— Толя! — улыбнулась Анна.
— Простите, но я хочу быть честным с Вами, — тяжело вздыхая, он смотрел ей в глаза. — Влечение, которое я сейчас испытываю, его там не было. Там не было чувств. Мы мало, что вообще испытывали. Все чувства уходили прочь! Только ужас и желание дожить до следующего утра. Боже, мое сердце колотится при виде Вас, — зажмурился он, и по его щеке пробежала слеза. — Тогда, я хотел Вас пригласить на свидание, но не решался. А потом погряз в новой работе и все! Все жизнь кончилась. Беззаботная жизнь. Я как подросток, который увидел красивую женщину. Я хочу высказаться Вам, ибо скоро… — он сделал паузу. — Я в этом уверен! И не пытаюсь у Вас вызвать сострадание. Я скоро умру!
— Что ты такое говоришь? Все нормально!
— Это мое предсмертное откровение.
— Толя, перестань!
— Нет! Я виноват! Это единственное, что меня сейчас тревожит. Простите меня! Я впутал Вас, — поднимая голову, он продолжал. — Это все мои желания. Как эгоистично. Страсть! Подростковое влечение, оно вернулось ко мне, стоило закончится действию веществ в моем теле, — он вновь начал кашлять. — У Вас такие сочные губы, — с вожделением смотрел мужчина. — Простите, простите, — сжимая глаза. — Я пытаюсь совладеть со своими чувствами. Я так жалел, что не пригласил Вас на свидание. Я хотел сводить Вас в кинотеатр, но я не решился. Черт! Слабак! Трус! — скалясь. — Но сейчас больше нет времени на признания! — тяжело вздыхая. — Нет времени на споры и разногласия, — он продолжал тяжело дышать. — Да, знаю я, знаю, — опустив голову, он вновь сказал это кому-то сквозь оскал. — Я должен был высказаться.

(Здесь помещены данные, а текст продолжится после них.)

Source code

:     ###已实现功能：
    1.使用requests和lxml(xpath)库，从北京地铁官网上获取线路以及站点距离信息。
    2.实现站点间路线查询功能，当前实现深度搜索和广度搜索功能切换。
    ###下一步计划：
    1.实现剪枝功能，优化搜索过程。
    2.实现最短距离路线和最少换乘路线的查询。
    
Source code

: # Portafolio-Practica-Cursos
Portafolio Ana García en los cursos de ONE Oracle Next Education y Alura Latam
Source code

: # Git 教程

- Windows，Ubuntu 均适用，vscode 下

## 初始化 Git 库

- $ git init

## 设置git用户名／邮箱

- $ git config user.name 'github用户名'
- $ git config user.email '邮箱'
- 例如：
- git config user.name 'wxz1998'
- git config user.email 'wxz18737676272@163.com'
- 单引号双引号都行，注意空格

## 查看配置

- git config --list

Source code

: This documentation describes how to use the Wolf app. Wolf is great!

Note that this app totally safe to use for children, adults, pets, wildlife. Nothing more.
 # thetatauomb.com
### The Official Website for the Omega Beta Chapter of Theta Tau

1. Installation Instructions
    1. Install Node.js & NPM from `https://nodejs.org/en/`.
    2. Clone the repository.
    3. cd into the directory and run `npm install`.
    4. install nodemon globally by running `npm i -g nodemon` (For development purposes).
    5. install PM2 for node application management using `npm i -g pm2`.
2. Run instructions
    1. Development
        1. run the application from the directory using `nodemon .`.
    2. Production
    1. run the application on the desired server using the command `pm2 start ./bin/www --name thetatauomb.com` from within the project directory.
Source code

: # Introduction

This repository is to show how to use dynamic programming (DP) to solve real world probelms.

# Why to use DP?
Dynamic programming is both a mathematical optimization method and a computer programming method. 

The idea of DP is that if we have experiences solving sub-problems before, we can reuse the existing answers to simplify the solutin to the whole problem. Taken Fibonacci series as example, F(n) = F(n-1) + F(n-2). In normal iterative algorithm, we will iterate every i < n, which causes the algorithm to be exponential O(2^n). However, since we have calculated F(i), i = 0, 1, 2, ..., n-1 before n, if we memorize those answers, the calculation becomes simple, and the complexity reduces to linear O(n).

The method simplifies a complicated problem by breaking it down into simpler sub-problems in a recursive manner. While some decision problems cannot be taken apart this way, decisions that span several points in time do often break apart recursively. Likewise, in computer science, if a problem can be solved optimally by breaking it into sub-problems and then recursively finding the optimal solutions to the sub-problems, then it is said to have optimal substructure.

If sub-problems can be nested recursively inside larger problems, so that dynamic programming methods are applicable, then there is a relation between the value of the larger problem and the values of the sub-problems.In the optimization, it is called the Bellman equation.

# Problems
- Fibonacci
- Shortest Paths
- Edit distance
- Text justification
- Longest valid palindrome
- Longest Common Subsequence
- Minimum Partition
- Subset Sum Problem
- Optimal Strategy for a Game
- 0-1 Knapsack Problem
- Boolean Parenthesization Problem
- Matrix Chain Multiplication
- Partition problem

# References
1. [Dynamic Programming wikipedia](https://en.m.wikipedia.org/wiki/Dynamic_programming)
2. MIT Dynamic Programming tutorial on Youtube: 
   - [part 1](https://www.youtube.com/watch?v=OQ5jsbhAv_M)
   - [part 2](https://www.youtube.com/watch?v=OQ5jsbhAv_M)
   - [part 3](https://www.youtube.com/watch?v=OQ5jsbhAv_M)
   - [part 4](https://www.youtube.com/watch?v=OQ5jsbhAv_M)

— Толя, я понимаю тебя. Прости. Но, с кем ты говоришь?
— Вам-то за что извиняться. Я виноват, не вы! Я напугал Вас. Вернее впутываю. Прямо сейчас. Я сейчас, я рискую. Вы видели, что сейчас произошло.

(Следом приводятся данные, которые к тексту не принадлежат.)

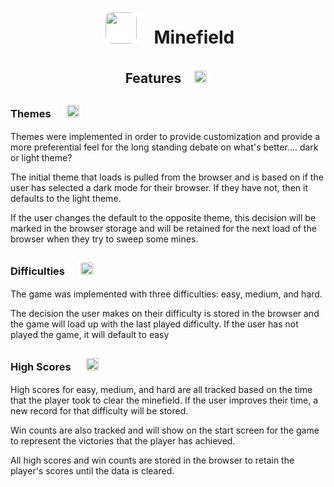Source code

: <h1 align="center"><img src="https://raw.githubusercontent.com/FortAwesome/Font-Awesome/6.x/svgs/solid/person-digging.svg" style="background-color: white; border-radius: 25%; height: 50px; margin-right: 15px; padding: 6px; width: 50px;"> Minefield</h1>

<h2 align="center">Features<img src="https://raw.githubusercontent.com/FortAwesome/Font-Awesome/6.x/svgs/solid/gift.svg" style="background-color: white; border-radius: 25%; height: 20px; margin-left: 15px; padding: 6px; width: 20px;"></h2>

<h3>Themes <img src="https://raw.githubusercontent.com/FortAwesome/Font-Awesome/6.x/svgs/solid/paintbrush.svg" style="background-color: white; border-radius: 25%; height: 20px; margin-left: 15px; padding: 6px; width: 20px;"></h3>
<p>Themes were implemented in order to provide customization and provide a more preferential feel for the long standing debate on what's better.... dark or light theme?</p>
<p>The initial theme that loads is pulled from the browser and is based on if the user has selected a dark mode for their browser. If they have not, then it defaults to the light theme.</p>
<p>If the user changes the default to the opposite theme, this decision will be marked in the browser storage and will be retained for the next load of the browser when they try to sweep some mines.</p>

<h3>Difficulties <img src="https://raw.githubusercontent.com/FortAwesome/Font-Awesome/6.x/svgs/solid/stairs.svg" style="background-color: white; border-radius: 25%; height: 20px; margin-left: 15px; padding: 6px; width: 20px;"></h3> 
<p>The game was implemented with three difficulties: easy, medium, and hard.</p>
<p>The decision the user makes on their difficulty is stored in the browser and the game will load up with the last played difficulty. If the user has not played the game, it will default to easy</p>

<h3>High Scores <img src="https://raw.githubusercontent.com/FortAwesome/Font-Awesome/6.x/svgs/solid/ranking-star.svg" style="background-color: white; border-radius: 25%; height: 20px; margin-left: 15px; padding: 6px; width: 20px;"></h3>
<p>High scores for easy, medium, and hard are all tracked based on the time that the player took to clear the minefield. If the user improves their time, a new record for that difficulty will be stored.</p>
<p>Win counts are also tracked and will show on the start screen for the game to represent the victories that the player has achieved.</p>
<p>All high scores and win counts are stored in the browser to retain the player's scores until the data is cleared.</p>
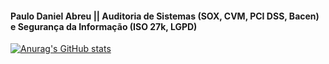 #### Paulo Daniel Abreu || Auditoria de Sistemas (SOX, CVM, PCI DSS, Bacen) e Segurança da Informação (ISO 27k, LGPD)

[![Anurag's GitHub stats](https://github-readme-stats.vercel.app/api?username=PauloDanielAbreu&theme=dark)](https://github.com/anuraghazra/github-readme-stats)


<!--
**PauloDanielAbreu/PauloDanielAbreu** is a ✨ _special_ ✨ repository because its `README.md` (this file) appears on your GitHub profile.

Here are some ideas to get you started:

- 🔭 I’m currently working on 
- 🌱 I’m currently learning Security, LGPD, HTML, Python, etc
- 👯 I’m looking to collaborate on 
- 🤔 I’m looking for help with ...
- 💬 Ask me about ...
- 📫 How to reach me: ...
- 😄 Pronouns: ...
- ⚡ Fun fact: ...
-->
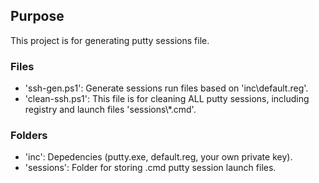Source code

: ## Purpose
This project is for generating putty sessions file.
### Files
- 'ssh-gen.ps1': Generate sessions run files based on 'inc\default.reg'.
- 'clean-ssh.ps1': This file is for cleaning ALL putty sessions, including registry and launch files 'sessions\\\*.cmd'.
### Folders
- 'inc': Depedencies (putty.exe, default.reg, your own private key).
- 'sessions': Folder for storing .cmd putty session launch files.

— Толя. Да. Но я не понимаю. Я не понимаю, почему все остановилось в округе. Это ты сделал?
— Время можно растягивать и сжимать, подобно самой эластичной резине. Но, в отличие от нее, время нельзя разорвать или изменить. Время нельзя отмотать назад, разрезать или склеить. Но его можно опередить, но не без последствий.
— Как ты это сделал?
— Да это неважно сейчас, — тяжело выдохнул Анатолий.
— Как это у тебя получилось?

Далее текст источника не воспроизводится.